Na infância de Jônatas Marques, 31, a exceção à música gospel que predominava nos ambientes que frequentava, era os chorinhos que o avô tocava no violão. A primeira vez que tocou bateria foi aos cinco anos, com incentivo dos tios músicos que se apresentavam na igreja. Aos 10, estreou em um culto.
Há pouco mais de seis anos, quando deixou de ir à igreja, ele não sente mais a culpa por ouvir música “do mundo” ou tocar algo além dos louvores. O primeiro show que Marques fez fora do ambiente religioso foi com sua banda “Espacialrias”, em março de 2020, pouco antes do início da pandemia.
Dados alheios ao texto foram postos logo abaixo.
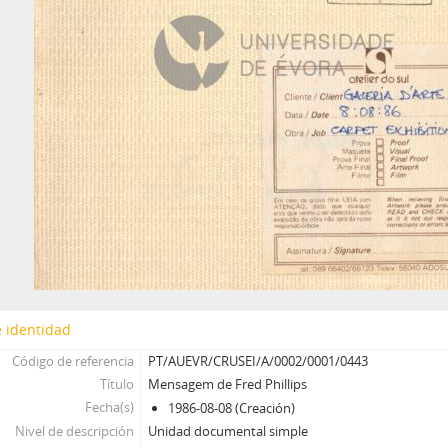
 identidad
Código de referencia
PT/AUEVR/CRUSEI/A/0002/0001/0443
Título
Mensagem de Fred Phillips
Fecha(s)
1986-08-08 (Creación)
Nivel de descripción
Unidad documental simple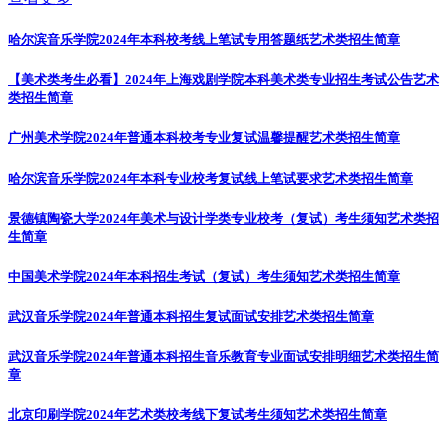
哈尔滨音乐学院2024年本科校考线上笔试专用答题纸
艺术类招生简章
【美术类考生必看】2024年上海戏剧学院本科美术类专业招生考试公告
艺术
类招生简章
广州美术学院2024年普通本科校考专业复试温馨提醒
艺术类招生简章
哈尔滨音乐学院2024年本科专业校考复试线上笔试要求
艺术类招生简章
景德镇陶瓷大学2024年美术与设计学类专业校考（复试）考生须知
艺术类招
生简章
中国美术学院2024年本科招生考试（复试）考生须知
艺术类招生简章
武汉音乐学院2024年普通本科招生复试面试安排
艺术类招生简章
武汉音乐学院2024年普通本科招生音乐教育专业面试安排明细
艺术类招生简
章
北京印刷学院2024年艺术类校考线下复试考生须知
艺术类招生简章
Apesar dos traumas, Marques agora tenta ressignificar a criança musical e celebrar a infância com o avô que o trouxe até aqui. Em junho, um show em comemoração aos 80 anos do Demônios da Garoa, que tocava no radinho do avô junto de artistas como Adoniran Barbosa e João Gilberto, o emocionou. “A música recupera memórias e mostra como elas são vivas.”
Na Escola Pública de Música Yamandu Costa, em Passo Fundo (RS), a música ajuda a combater a ansiedade e melhorar a concentração dos alunos da rede municipal. Em São Paulo, o Projeto Guri apoia a ressocialização de crianças e adolescentes no sistema socioeducativo por meio da música. Já para crianças com algum transtorno do desenvolvimento, como Transtorno do Espectro Autista ou Transtorno de Déficit de Atenção e Hiperatividade, “a prática musical é capaz de aprimorar a comunicação verbal e não verbal, relacionamento e interações sociais”, afirma Xavier.